I hope that my hon. Friend will allow me to make progress, because I have already used up a lot of time.
This leads me back—I will finish shortly—to the reason why, with great regret, I cannot support the endeavours of my hon. Friends on the Front Bench to set a relative test that
“the degree of harm to the interests of national security if the material is disclosed would be likely to outweigh the public interest in the fair and open administration of justice.”
That could lead, inadvertently and unintentionally, to a situation in which a judge might decide that the identity of an agent or other crucial information about the work of our intelligence agencies needed to be disclosed in the interests of open justice. We have to accept that the justice under discussion is, by definition, not open. It cannot be—we cannot have it both ways. There is no dubiety about that. I understand why the test has been proposed, but it does not work.

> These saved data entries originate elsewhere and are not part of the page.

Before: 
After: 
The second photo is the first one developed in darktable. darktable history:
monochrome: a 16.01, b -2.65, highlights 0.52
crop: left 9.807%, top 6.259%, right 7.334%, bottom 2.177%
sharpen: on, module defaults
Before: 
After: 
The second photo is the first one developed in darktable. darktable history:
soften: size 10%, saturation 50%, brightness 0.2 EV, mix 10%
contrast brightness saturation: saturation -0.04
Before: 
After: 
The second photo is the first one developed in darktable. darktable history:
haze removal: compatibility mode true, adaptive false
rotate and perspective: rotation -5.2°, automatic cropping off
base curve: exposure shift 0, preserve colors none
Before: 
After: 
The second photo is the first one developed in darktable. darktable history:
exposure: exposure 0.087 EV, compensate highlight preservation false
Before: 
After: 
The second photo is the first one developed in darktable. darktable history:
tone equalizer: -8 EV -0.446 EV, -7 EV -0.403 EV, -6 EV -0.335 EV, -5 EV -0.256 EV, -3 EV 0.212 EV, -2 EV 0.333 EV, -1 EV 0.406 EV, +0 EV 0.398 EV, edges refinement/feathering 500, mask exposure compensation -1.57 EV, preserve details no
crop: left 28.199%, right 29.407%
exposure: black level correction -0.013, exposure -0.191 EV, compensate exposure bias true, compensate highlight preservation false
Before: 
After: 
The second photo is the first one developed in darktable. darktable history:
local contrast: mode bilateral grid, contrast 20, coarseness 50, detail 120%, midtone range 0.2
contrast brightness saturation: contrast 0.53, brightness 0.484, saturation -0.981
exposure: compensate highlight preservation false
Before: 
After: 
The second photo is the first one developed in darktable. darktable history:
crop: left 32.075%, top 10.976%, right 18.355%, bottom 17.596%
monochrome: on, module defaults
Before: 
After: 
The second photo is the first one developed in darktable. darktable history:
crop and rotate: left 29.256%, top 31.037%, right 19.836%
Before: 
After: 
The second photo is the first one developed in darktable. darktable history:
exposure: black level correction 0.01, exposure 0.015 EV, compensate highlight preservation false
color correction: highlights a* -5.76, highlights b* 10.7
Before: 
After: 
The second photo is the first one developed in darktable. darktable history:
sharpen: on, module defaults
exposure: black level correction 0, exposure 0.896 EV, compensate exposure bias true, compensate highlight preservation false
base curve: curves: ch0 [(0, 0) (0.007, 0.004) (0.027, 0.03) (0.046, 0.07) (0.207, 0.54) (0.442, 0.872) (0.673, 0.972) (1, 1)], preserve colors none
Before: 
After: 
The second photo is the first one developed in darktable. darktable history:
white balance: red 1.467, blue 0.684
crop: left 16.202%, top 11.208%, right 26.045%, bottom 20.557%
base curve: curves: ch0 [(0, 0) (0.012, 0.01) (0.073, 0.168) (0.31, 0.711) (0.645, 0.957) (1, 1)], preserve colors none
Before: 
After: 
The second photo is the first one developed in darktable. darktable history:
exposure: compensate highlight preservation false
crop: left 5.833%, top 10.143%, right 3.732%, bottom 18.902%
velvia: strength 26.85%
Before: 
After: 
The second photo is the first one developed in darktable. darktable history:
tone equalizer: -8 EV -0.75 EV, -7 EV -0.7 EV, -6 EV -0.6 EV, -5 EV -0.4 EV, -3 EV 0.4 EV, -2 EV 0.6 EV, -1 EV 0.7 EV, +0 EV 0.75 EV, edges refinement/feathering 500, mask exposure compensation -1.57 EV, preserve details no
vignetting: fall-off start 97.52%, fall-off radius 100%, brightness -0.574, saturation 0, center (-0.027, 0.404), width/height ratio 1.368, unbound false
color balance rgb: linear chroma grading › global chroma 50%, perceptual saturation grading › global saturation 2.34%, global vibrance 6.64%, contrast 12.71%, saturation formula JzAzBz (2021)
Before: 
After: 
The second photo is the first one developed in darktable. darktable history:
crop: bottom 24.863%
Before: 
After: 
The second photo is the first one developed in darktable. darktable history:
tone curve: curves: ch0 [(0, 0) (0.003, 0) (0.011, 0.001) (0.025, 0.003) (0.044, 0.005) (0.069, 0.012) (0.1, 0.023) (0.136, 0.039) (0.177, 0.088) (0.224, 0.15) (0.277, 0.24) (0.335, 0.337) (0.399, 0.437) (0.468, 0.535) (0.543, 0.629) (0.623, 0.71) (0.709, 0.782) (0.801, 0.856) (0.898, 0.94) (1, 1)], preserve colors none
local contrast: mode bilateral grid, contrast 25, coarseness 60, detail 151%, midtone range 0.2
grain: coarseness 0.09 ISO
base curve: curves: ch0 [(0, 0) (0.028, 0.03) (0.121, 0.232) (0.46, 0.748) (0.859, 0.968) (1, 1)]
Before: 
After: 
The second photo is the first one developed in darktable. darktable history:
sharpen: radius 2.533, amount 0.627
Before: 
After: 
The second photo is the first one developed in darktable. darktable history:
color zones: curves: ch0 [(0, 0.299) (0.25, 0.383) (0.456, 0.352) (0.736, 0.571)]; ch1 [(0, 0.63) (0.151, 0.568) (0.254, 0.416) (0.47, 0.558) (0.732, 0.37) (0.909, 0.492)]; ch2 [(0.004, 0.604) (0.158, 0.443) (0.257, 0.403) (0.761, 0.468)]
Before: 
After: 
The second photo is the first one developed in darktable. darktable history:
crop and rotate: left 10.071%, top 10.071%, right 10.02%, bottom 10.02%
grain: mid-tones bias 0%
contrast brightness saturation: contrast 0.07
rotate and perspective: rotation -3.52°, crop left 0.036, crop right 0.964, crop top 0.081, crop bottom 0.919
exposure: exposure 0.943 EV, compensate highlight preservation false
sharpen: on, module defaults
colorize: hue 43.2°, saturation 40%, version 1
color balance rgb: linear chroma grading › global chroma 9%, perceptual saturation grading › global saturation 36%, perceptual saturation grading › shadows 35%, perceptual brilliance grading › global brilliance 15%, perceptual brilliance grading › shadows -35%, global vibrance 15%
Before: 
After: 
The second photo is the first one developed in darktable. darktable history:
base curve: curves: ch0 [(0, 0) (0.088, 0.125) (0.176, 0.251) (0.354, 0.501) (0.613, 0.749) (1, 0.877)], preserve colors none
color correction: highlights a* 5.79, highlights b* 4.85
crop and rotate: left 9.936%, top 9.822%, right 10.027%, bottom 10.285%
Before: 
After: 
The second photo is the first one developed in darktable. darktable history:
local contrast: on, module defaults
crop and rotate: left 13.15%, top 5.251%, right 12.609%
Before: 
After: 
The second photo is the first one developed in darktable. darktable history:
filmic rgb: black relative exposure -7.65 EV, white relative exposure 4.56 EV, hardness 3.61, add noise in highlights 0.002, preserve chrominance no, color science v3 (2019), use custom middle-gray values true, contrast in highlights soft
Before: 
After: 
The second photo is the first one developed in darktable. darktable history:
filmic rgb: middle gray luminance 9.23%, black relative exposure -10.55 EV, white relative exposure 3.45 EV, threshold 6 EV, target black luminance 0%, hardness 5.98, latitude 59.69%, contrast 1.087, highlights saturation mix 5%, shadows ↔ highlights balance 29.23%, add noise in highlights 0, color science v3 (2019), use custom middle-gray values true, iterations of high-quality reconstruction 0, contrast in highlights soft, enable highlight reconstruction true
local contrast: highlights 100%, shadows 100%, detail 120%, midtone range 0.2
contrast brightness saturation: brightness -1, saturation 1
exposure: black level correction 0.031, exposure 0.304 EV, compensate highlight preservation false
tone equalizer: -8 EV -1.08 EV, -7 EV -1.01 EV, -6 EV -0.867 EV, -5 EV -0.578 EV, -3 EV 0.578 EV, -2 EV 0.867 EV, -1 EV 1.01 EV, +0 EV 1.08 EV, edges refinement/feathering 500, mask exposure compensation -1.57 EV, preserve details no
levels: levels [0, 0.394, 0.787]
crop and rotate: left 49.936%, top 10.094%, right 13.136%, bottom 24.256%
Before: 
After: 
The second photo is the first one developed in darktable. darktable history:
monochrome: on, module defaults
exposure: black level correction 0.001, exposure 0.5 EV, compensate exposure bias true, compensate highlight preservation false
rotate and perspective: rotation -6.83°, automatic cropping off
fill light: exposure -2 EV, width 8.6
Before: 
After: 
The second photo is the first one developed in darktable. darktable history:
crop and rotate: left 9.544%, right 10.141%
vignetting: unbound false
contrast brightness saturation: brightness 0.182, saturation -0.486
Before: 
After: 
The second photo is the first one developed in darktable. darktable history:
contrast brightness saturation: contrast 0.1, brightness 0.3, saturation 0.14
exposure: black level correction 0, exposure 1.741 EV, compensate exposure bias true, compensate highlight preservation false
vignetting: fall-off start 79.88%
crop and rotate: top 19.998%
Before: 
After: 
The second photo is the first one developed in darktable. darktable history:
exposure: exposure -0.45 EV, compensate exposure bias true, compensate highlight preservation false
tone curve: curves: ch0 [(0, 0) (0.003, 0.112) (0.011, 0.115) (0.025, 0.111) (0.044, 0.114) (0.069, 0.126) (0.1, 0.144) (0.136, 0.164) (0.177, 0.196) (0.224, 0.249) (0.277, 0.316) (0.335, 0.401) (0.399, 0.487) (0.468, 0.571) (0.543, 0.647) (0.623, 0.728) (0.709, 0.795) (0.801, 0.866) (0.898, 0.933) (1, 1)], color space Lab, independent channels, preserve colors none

Finally, many Members have reputations as liberals, including the Minister without Portfolio, the hon. Member for Chichester and many on the Liberal Benches. I have never sought that reputation, and nor has it been offered to me, but Lord Woolf, the former Lord Chief Justice, is someone of impeccable liberal credentials—he even lives in Barnes. He wrote in a letter to The Times that the Bill as drafted
“now ensures that we will retain our standards of general justice, while also putting an end to the blindfolding of judges in this small number of cases.”
To be frank, if it is good enough for the liberal Lord Woolf, it ought to be good enough for this House.
I agree with the thrust of the hon. Lady’s speech. Does she accept that one problem with the secret courts process is that it would create a culture of impunity among the security services and allow them to develop relationships with other security services knowing that they would be protected and would be unlikely ever to have to face anybody’s wrath?
Indeed, and I pointed out earlier the complicity of the intelligence services. Such arguments are mounting up, and they explain why opponents are lining up to denounce the Government’s proposals for closed material procedures. The special advocates have called them “fundamentally unfair”, and the former Director of Public Prosecutions, Ken Macdonald, has warned that secret courts will
“damage public confidence in our judiciary”
and are
“not fair because they are not balanced”.
The Law Society and the Bar Council have warned:
“Secret trials and non-disclosure of evidence are potential characteristics of repressive regimes and undemocratic societies.”
The Equality and Human Rights Commission has published expert legal advice finding that secret courts are
“incompatible with the common law right to a fair trial”
and
“incompatible with article 6 of the European Convention on Human Rights”.